Scott once called me a drug dealer. He was drunk on my beer when he said it. I’ve grappled with that thought. There’s a dark side to all this that nobody seems interested in addressing. That we all ignore. That I am incredibly relieved to no longer be involved with. The addiction. The irresponsibility. The pain it often causes.
After lunch, Dave and I wander around in a record shop. He looks at the books and I watch the guy whose job it is to catalogue all of this stuff. He’s got a pile that he’s working on. And an even bigger pile that he hasn’t gotten to yet. He doesn’t look up from what he’s doing. As far as record shops go, this one is expensive. But you don’t have to worry about scratches. Their vinyl is clean. Even the used stuff. All kept nice. But I have trouble just enjoying it. I see all the work it takes to neatly organize this place. Thousands of records. Not a single one is out of place. Everything has its own plastic sleeve. Somebody did this instead of doing something else. This is me.
We move on. Meander through alleyways vaguely in the direction from where we started. We look at the paintings on the walls and talk about the terrible lines in the architecture of some of the new and modern apartment buildings going up downtown. We see Brian sleeping on the sidewalk on Pine. The pair of burgundy Adidas size elevens that I gave him months ago have turned nearly as black as the rest of his clothes.
Where do you go to look at the past? What do you take there with you? We draw a fluid path through the rigid structure of the streets laid out before us in parallel and perpendicular. I remember there being points along the way, in the very beginning, that felt like milestones. Like finally borrowing the first few thousand dollars. Registering the business with the state. Opening a checking account. Signing the lease. Each one made it a little more real. And if I’m honest with myself, that part did feel exciting.
And there was the comradery. Particularly in those early days. Cyrena Nouzille. Ting and Jeremy. Brian and Lloyd. Rob Croxall. We were all alone together, raging against a machine that was designed to prevent a group of artists from flourishing in Los Angeles. It was punk rock. We were sticking it to the man.

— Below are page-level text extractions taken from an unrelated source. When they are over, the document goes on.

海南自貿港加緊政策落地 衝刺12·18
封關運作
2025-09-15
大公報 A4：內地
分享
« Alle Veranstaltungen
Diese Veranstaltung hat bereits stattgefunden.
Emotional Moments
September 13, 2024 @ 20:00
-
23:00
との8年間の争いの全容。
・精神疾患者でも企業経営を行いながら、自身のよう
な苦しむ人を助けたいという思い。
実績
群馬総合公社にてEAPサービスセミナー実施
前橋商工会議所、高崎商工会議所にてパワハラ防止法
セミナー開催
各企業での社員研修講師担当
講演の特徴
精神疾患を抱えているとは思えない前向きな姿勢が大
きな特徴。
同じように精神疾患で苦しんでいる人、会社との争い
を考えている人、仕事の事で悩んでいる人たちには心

Eventually, our collective weight was too much for the system to bear. And each time one of us finally did get open, it felt like we had all accomplished something important.

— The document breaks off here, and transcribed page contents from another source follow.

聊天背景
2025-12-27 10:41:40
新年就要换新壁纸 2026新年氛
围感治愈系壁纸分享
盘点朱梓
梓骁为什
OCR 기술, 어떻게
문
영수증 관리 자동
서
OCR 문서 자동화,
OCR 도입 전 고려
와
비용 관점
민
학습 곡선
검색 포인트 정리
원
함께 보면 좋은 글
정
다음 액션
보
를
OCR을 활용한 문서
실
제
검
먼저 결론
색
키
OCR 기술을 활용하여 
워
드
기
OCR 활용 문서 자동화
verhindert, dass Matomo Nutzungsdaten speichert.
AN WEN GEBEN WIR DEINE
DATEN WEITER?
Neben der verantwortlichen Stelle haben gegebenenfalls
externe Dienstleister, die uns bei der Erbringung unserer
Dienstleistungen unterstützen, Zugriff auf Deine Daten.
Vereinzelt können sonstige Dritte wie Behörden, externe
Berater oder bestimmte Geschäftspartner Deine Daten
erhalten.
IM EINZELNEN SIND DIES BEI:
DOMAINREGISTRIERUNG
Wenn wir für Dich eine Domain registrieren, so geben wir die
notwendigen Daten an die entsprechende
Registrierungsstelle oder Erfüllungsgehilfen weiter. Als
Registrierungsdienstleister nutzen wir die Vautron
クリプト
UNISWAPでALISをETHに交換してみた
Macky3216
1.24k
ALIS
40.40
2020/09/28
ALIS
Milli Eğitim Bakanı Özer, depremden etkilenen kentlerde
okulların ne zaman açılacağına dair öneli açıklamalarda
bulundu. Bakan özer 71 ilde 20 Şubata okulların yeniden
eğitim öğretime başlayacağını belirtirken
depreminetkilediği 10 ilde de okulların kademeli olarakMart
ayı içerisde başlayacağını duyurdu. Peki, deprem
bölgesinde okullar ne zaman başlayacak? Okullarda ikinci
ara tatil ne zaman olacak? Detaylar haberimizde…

I convince Dave that we should stop at the pie shop across from my place. Dessert before he takes off and I get back to my new job. I get to work from home now.
As we enter, the smell of pies and an overwhelming sense of joy hit me. It’s a new thing. I’ve been noticing it more and more lately. It’s one of the changes I’m going through since closing the brewery. Without thinking, I blurt: “Ohmygod! Look at these pies!” The place is small and it feels like I shouted it and I feel self conscious. So I quietly apologize to the room. But everyone behind the counter is smiling. The girl piping vanilla whipped cream into swirls around the edge looks at me and grins. She knows she’s done this. She can enjoy it.

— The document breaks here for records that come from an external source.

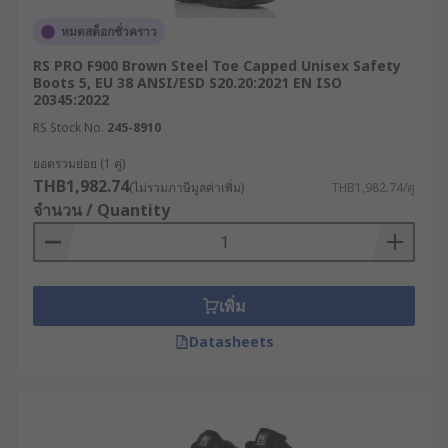
หมดสต็อกชั่วคราว
RS PRO F900 Brown Steel Toe Capped Unisex Safety
Boots 5, EU 38 ANSI/ESD S20.20:2021 EN ISO
20345:2022
RS Stock No.
245-8910
ยอดรวมย่อย (1 คู่)
THB1,982.74
(ไม่รวมภาษีมูลค่าเพิ่ม)
THB1,982.74/คู่
จำนวน / Quantity
เพิ่ม
Datasheets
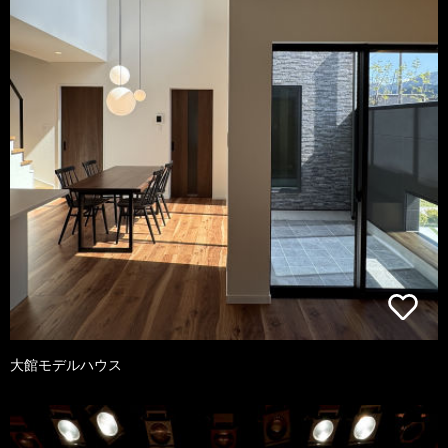
大館モデルハウス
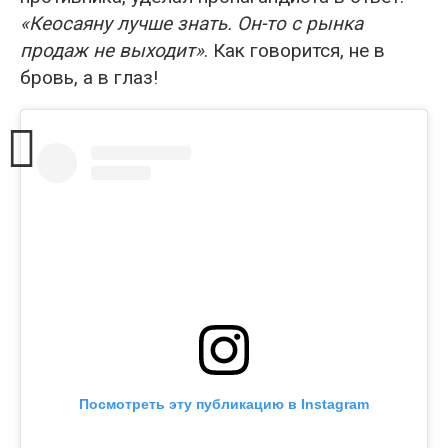
«Кеосаяну лучше знать. Он-то с рынка
продаж не выходит»
. Как говорится, не в
бровь, а в глаз!
Посмотреть эту публикацию в Instagram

The lady sitting in the corner eating a slice tells me it’s okay with a smile. It’s okay to enjoy the pie. It’s okay to be here. On this side of the counter. It’s okay to look back from this place. You don’t have to look at the flour on the girl’s apron or notice the pile of kitchen tools that need to be cleaned before she can go home. It’s okay to put a few dollars in the empty tip jar and then be glad that it’s no longer an empty tip jar. Rachel is right, she says. Don’t worry about how they mop the floor under the ovens at night, just enjoy the pie. Just enjoy the pie.
Dave orders the cherry. Warm. With ice cream. I get crème brulee.
She takes her time sprinkling the sugar on top and torching it into a beautifully caramelized piece of glass that cracks like a sheet of ice on a tiny lake of sweet cream when I poke it with the fork.